**ASSIGNED TASK:** In the passage below on summer power outage risk, translate this sentence into Spanish: "The core of the problem is that this summer the demand for electricity could outpace the supply."
(Beginning of EXCERPT TO READ)
According to NERC, Minnesota and Iowa are considered at "High Risk" for power outages in the warmest months of the year. South Dakota is split between the two organizations, with the west under "Miodert Risk," and the east joining MN and IA under "High Risk."

Many states under the Midcontinent Independent System Operator (MISO), such as Arkansas, Louisiana, Michigan, Wisconsin, Iowa, Minnesota, Iowa, Illinois and Indiana are either entirely or partly at high risk.

-News Nation Now

The core of the problem is that this summer the demand for electricity could outpace the supply. Especially during the hot months of July and August when air conditioning puts an extreme strain on the system.

As demand peaks in different areas of the power grip, other places may have to work through a rolling blackout to reestablish balance on the power grid.

How You Can Help Save Energy This Summer

There are some simple ways you can help ease the burden on local power grids. These include turning off lights, limiting water usage (especially when shaving or brushing your teeth), unplugging unused electronics, turning off your air conditioner when you're not at home, and finally, running full loads of laundry on the cold cycle.
(End of EXCERPT TO READ)
(Beginning of DATASET ENTRIES)
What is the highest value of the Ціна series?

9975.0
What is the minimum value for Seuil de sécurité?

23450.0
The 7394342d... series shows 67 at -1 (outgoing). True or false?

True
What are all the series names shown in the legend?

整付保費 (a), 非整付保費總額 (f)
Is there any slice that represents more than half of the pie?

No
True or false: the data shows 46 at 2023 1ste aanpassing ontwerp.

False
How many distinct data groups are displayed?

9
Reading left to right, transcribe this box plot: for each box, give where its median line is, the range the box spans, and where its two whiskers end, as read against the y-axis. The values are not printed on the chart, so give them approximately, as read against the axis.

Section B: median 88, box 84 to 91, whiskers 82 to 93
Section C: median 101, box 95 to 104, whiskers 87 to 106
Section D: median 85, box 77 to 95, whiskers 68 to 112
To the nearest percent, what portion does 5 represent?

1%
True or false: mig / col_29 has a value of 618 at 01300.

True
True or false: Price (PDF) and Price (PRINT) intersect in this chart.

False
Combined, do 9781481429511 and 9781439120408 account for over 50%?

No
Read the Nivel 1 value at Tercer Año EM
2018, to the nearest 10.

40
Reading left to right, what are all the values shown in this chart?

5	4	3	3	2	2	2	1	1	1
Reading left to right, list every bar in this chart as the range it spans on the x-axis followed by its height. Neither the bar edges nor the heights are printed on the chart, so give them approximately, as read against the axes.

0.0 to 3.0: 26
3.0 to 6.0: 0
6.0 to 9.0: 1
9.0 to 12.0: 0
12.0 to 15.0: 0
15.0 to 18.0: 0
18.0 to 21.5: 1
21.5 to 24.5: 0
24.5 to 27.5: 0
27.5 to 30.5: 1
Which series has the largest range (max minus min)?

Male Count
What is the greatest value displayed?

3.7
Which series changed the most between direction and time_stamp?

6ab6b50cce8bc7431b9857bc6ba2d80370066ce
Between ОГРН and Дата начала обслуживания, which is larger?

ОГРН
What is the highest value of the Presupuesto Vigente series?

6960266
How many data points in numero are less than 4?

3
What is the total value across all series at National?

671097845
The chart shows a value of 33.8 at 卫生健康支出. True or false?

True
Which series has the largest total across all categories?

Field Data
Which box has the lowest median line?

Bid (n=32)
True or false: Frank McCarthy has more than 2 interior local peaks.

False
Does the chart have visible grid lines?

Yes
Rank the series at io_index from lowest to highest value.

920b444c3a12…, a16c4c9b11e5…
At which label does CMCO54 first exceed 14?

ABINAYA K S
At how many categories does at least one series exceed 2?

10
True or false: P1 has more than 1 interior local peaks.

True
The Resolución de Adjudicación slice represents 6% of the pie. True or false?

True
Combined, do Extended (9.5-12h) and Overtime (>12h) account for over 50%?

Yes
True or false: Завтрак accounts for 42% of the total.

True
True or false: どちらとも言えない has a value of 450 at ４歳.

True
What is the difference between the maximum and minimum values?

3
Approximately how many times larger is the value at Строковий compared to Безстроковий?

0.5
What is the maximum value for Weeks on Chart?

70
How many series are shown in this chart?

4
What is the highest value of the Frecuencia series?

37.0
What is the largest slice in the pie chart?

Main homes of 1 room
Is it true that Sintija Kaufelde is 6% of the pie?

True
(End of DATASET ENTRIES)
**TASK SOLUTION:** El núcleo del problema es que este verano la demanda de electricidad podría superar la oferta.